Since the company had been owned by the man who founded the American Trucking Association and since his grandson was one of the fellows who became a member of the Humphrey for President posse in 1968 (has anything ever happened in any other year?), the level of political sophistication in the Scranton office was notably high.

[Did Humphrey really trade a promise that one particular airline would get the rights to fly to and from Hawaii in return for a $300,000 campaign contribution? How the heck is this columnist supposed to fact check a rumor that is more than forty years old? Everybody we could ask is dead.]

Wasn’t there one particular group of steel hauling teamsters who cause considerable distress if people tried to foil their strikes?

Columnist Victor Reisel found out the hard way that labor issues were a very vitriolic topic.

Back in the day, the teamsters were not a group that permitted their members to be exploited. If the caller on Tuesday reported his plight accurately, it would seem that the times they have changed considerably. Much to the delight of the trucking industry management team.

It seems quite reasonable to expect that if liberals help the truck drivers with a problem that has existed for almost thirty years, then those folks will owe some favor in return. If not, the Republican philosophy of “divide and conquer” has worked again.

In the last decade, this columnist stumbled across information online that indicated that the Trucking Music Hall of Fame is contained inside a trailer that moves about the country.

Brad’s engineer, Tony, has used C. W. McCall’s hit song “Convoy” to conjure up the trucking image.

Our favorite German musical group is named “Truck Stop” and we do know a thing or two about songs that truckers play. Our list of items, which we hope are featured in the Trucking Music Hall of Fame (hope Tony reads this), would (in alphabetical order) include:

Convoy but not Convoy goes to Europe
Eastbound and Down (from Smokey and the Bandit)
Forty Days on the Road
Forty Thousand lbs. of bananas (which is based on a true incident in Scranton)
Giddyup Go
Gimme Forty Acres (and I’ll turn this rig around)
I’ve been everywhere (by Johnny Cash)
Phantom 309 (We’d call that the Best trucking song of all time)
Teddybear and Teddybear with German lyrics version
White line fever
Wolf Creek Pass.
And the bonus track of John Wayne’s “Pledge of Allegiance”?

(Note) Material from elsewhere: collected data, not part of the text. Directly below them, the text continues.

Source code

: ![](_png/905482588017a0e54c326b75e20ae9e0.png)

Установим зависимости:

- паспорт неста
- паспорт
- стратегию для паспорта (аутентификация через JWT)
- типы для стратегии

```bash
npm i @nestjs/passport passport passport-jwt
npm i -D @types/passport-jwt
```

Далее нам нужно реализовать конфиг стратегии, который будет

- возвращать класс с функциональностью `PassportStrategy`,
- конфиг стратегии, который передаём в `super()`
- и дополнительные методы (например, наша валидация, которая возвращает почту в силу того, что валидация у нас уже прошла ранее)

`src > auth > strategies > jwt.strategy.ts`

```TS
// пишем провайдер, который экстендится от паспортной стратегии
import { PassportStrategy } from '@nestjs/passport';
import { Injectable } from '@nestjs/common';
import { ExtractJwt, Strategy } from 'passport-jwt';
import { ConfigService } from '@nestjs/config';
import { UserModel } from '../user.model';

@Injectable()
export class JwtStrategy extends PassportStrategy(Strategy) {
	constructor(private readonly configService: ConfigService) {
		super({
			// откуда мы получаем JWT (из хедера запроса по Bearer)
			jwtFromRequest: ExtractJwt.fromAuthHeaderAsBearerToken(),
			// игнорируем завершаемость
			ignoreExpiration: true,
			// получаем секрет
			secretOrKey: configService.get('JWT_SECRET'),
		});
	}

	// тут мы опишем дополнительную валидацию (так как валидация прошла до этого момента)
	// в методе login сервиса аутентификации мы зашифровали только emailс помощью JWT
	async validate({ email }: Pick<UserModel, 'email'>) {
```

Teamster strikes are powerful medicine. Steven Brill (Ibid page 380) wrote: “His (Einar Mohn) problem with Nixon, according to Gibbons and another (union) vice-president who was there, was that the White House’s proposed legislation to prevent strikes in the transportation industry would, he thought, severely threaten the union.” In a footnote (Ibid page 381), Brill drolly notes: “The Nixon bill was suddenly withdrawn, much to the embarrassment of the Republicans in Congress who had sponsored it for the President and were not informed beforehand of the sudden policy reversal.”

Now our disk jockey will play a Truck Stop album. We gotta go check out the rumor that Che Guevarra was put in the witness protection program and was seen recently in Cairo.” Have a “you wanna screw that knob back on there, Earl” type week.